There’s a bunch of surface changes – our edge function values are now Vec4is instead of ints, and we now process multiple pixels at a time – but the only thing that really changes in any way that matters is the switch from renderPixel to renderPixels: we now process multiple pixels at a time, and some of them could be in while others are out, so we can’t do a single if anymore. Instead, we pass our mask to renderPixels – which can then use the corresponding sign bit for each pixel to decide whether to update the frame buffer for that pixel. We only early-out if all of the pixels are outside the triangle.

But really, the most important thing to note is that this wasn’t hard at all! (At least I hope it wasn’t. Apologies if I’m going too fast.)

Next steps and a bit of perspective

At this point, I could spend an arbitrary amount of time tweaking our toy rasterizer, adding features, optimizing it and so forth, but I’ll leave it be; it’s served its purpose, which was to illustrate the underlying algorithm. We’re gonna switch back to the actual rasterizer from Intel’s Software Occlusion Culling demo next. But before we go there, I want to give you some more context about this kind of algorithm, where it’s coming from, and how you would modify it for practical applications.

First, as I mentioned before, the nice thing about this type of rasterizer is that it’s easy to incorporate external constraints. For example, try modifying the above code so it always does “aligned” accesses, i.e. the x-coordinate passed to renderPixels is always a multiple of 4. This enables the use of aligned loads and stores, which are faster. Similarly, try modifying the rasterizer to traverse groups of 2×2 pixels instead of 4×1 pixels; the code is set up in a way that should make this an easy change. Then combine the two things – traverse groups of aligned quads, i.e. x and y coordinates passed to renderPixels are always even. The point is that all these changes are actually easy to make, whereas they would be relatively hard to incorporate in a scanline rasterizer. It’s also easy to make use of wider instruction sets: you could do groups of 4×2 pixels, or 2×4, or even 4×4 and more if you wanted.

====

● Questions to answer
1. Condense the paragraph in the rasterizer excerpt that begins "First, as I mentioned before" into a bulleted list that keeps its main facts.
2. Swap "frame buffer" for "color buffer" in the rasterizer excerpt, starting with "There’s a bunch" and going on through "going too fast.)".
The items that follow have no connection to the rasterizer excerpt.

● Record extracts
====

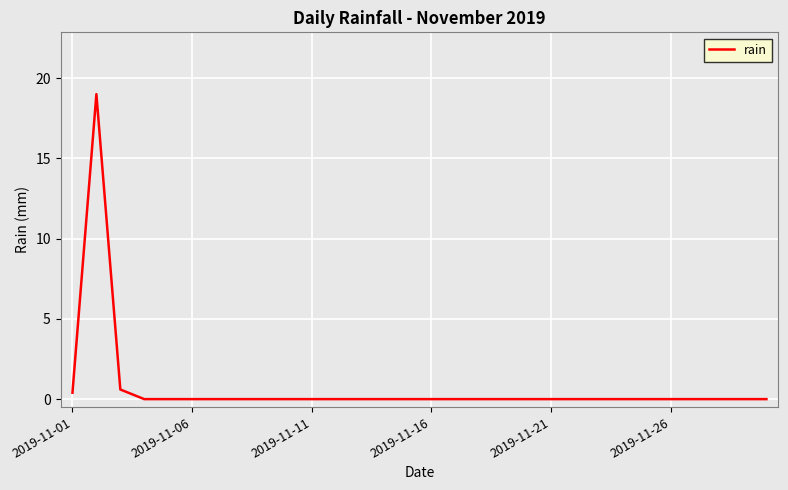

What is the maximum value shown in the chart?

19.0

====

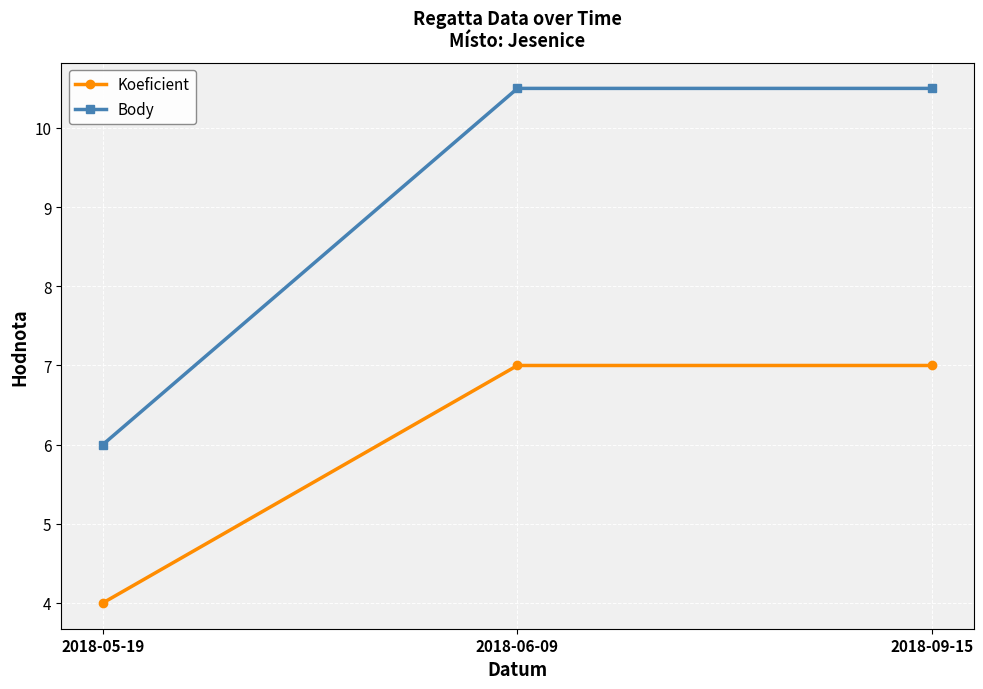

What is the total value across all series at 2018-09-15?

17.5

====

● Solutions to the exercise
1.
- This type of rasterizer makes it easy to incorporate external constraints.
- Aligned accesses: keep the x-coordinate passed to renderPixels a multiple of 4. This allows aligned loads and stores, which are faster.
- Traverse groups of 2×2 pixels instead of 4×1. The code is set up to make this an easy change.
- Combine the two by traversing aligned quads, so the x and y coordinates passed to renderPixels are always even.
- These changes are easy to make here but would be relatively hard in a scanline rasterizer.
- Wider instruction sets are also easy to use, with groups of 4×2, 2×4, 4×4 or more.

2.
There’s a bunch of surface changes – our edge function values are now Vec4is instead of ints, and we now process multiple pixels at a time – but the only thing that really changes in any way that matters is the switch from renderPixel to renderPixels: we now process multiple pixels at a time, and some of them could be in while others are out, so we can’t do a single if anymore. Instead, we pass our mask to renderPixels – which can then use the corresponding sign bit for each pixel to decide whether to update the color buffer for that pixel. We only early-out if all of the pixels are outside the triangle.

But really, the most important thing to note is that this wasn’t hard at all! (At least I hope it wasn’t. Apologies if I’m going too fast.)